Over New York Fashion Week, rapper Lil Yachty teamed up with British-Nigerian artist Olaolu “Slawn” Akeredolu-Ale for a whirlwind project: the creation of a pop-up art gallery in just 24 hours. While details are still emerging, what’s clear is that the exhibit, which they dubbed “24 Hours in Atlanta” and featured under “Slawn and Yachty brought their art to NYC,” served as a vivid collision of music, visual art, and spontaneous creativity.
Slawn, known for his large-scale pop art, graffiti, caricature, and bold spray-paint canvases, already has a reputation for transforming raw ideas into immersive art. In the exhibition, the works appeared centered around themes of culture, identity, and unity. One piece in particular, titled “Family (2025)”, was spotlighted in event promos, suggesting a through-line of community and shared experience in the creative vision presented.

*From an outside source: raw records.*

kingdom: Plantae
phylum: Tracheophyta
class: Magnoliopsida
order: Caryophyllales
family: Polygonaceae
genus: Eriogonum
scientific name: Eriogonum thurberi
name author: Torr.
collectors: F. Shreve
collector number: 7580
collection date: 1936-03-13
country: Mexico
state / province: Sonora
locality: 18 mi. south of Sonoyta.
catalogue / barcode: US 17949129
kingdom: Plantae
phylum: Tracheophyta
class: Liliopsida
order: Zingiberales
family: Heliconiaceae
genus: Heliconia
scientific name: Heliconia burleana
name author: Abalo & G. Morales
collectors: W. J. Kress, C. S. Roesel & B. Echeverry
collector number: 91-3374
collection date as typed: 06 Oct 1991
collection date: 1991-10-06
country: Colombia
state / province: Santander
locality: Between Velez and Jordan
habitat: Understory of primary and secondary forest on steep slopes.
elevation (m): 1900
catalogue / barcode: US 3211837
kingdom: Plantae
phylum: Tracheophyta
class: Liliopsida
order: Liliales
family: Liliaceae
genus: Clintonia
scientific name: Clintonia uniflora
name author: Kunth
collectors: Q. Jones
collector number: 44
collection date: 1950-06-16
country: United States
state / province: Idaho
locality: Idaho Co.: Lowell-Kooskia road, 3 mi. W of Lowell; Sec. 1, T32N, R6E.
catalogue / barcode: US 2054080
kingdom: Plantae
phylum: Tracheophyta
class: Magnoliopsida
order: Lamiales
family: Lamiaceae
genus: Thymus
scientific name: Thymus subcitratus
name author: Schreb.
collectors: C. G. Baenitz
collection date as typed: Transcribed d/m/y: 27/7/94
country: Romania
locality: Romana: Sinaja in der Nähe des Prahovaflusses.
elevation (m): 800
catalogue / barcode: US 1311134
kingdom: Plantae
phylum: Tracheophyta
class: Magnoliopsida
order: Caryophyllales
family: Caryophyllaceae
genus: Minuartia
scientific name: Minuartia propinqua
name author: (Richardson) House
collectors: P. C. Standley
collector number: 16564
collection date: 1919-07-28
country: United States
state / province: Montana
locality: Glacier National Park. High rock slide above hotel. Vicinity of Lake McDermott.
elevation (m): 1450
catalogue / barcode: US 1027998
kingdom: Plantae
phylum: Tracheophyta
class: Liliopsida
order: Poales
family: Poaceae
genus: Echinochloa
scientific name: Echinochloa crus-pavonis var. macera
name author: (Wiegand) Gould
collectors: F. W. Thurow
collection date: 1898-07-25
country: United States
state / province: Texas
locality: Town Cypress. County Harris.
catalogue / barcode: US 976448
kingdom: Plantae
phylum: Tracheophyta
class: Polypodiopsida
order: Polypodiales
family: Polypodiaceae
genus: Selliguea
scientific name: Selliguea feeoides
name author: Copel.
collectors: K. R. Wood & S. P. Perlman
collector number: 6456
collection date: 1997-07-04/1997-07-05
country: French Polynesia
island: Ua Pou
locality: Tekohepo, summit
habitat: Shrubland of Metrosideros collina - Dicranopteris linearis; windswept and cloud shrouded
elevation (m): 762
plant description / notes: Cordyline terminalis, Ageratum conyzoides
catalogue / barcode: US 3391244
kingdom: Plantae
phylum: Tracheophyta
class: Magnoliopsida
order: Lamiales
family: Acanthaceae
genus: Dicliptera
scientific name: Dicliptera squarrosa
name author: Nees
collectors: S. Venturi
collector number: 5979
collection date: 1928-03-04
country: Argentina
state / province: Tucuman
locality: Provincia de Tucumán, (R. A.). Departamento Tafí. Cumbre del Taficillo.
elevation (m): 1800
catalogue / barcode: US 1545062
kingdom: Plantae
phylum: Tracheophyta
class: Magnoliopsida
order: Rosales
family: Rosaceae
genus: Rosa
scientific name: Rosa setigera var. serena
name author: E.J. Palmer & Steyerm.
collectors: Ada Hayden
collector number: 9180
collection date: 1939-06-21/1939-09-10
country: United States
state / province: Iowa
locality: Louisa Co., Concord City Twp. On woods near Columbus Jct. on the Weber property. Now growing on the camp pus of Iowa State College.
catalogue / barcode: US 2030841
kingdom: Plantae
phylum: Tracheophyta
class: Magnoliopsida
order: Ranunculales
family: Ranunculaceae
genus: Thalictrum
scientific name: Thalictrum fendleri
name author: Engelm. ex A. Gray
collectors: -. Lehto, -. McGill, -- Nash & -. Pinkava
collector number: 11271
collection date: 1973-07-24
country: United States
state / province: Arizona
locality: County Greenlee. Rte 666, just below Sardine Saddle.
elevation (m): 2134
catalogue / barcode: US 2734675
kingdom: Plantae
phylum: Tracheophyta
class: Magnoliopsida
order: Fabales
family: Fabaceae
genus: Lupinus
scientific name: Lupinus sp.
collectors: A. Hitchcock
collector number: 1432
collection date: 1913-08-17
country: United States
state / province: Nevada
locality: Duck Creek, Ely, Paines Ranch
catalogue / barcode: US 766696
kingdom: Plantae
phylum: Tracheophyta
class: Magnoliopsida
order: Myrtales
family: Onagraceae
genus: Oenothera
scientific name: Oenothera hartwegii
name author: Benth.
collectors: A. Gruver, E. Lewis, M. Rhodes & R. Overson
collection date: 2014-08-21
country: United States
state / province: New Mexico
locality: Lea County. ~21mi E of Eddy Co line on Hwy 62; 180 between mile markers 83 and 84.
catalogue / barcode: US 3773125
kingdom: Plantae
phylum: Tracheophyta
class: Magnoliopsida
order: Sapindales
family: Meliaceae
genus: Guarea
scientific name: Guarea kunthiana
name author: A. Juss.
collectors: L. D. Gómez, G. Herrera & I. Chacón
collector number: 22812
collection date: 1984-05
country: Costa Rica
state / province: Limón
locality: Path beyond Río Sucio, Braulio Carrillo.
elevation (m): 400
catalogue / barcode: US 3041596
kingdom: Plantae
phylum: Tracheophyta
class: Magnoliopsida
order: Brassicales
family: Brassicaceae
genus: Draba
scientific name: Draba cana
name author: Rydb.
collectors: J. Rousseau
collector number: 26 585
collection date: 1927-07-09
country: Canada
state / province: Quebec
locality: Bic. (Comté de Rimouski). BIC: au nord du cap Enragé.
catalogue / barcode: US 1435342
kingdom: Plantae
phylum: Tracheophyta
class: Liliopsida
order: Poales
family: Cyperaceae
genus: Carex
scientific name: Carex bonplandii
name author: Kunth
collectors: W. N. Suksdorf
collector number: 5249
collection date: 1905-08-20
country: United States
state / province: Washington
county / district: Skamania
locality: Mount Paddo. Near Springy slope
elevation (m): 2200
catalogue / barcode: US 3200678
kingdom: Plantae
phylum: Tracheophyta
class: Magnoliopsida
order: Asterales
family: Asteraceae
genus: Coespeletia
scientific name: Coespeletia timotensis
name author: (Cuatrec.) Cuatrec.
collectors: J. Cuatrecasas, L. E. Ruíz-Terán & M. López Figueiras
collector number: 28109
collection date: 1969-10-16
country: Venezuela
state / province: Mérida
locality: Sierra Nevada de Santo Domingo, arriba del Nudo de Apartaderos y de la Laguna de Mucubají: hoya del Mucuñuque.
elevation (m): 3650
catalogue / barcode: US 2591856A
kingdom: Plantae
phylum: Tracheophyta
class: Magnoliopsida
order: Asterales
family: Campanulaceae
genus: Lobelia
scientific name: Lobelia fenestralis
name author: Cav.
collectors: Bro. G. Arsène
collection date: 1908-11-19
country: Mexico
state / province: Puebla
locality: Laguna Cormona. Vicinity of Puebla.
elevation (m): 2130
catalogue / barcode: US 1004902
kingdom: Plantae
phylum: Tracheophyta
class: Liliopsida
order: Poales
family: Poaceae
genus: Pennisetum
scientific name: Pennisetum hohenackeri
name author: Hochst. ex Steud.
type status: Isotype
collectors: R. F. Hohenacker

What might have felt like an exclusive fashion-week afterthought instead came off as a deliberate statement: art doesn’t have to wait for months in a studio; it can erupt, collab, and exist in the moment. Whether you’re witnessing the clean lines of Slawn’s visuals or Yachty’s kinetic energy intersecting with them, the pop-up felt less like a show, more like an event, one that mattered both for the art and the moment in culture it marked.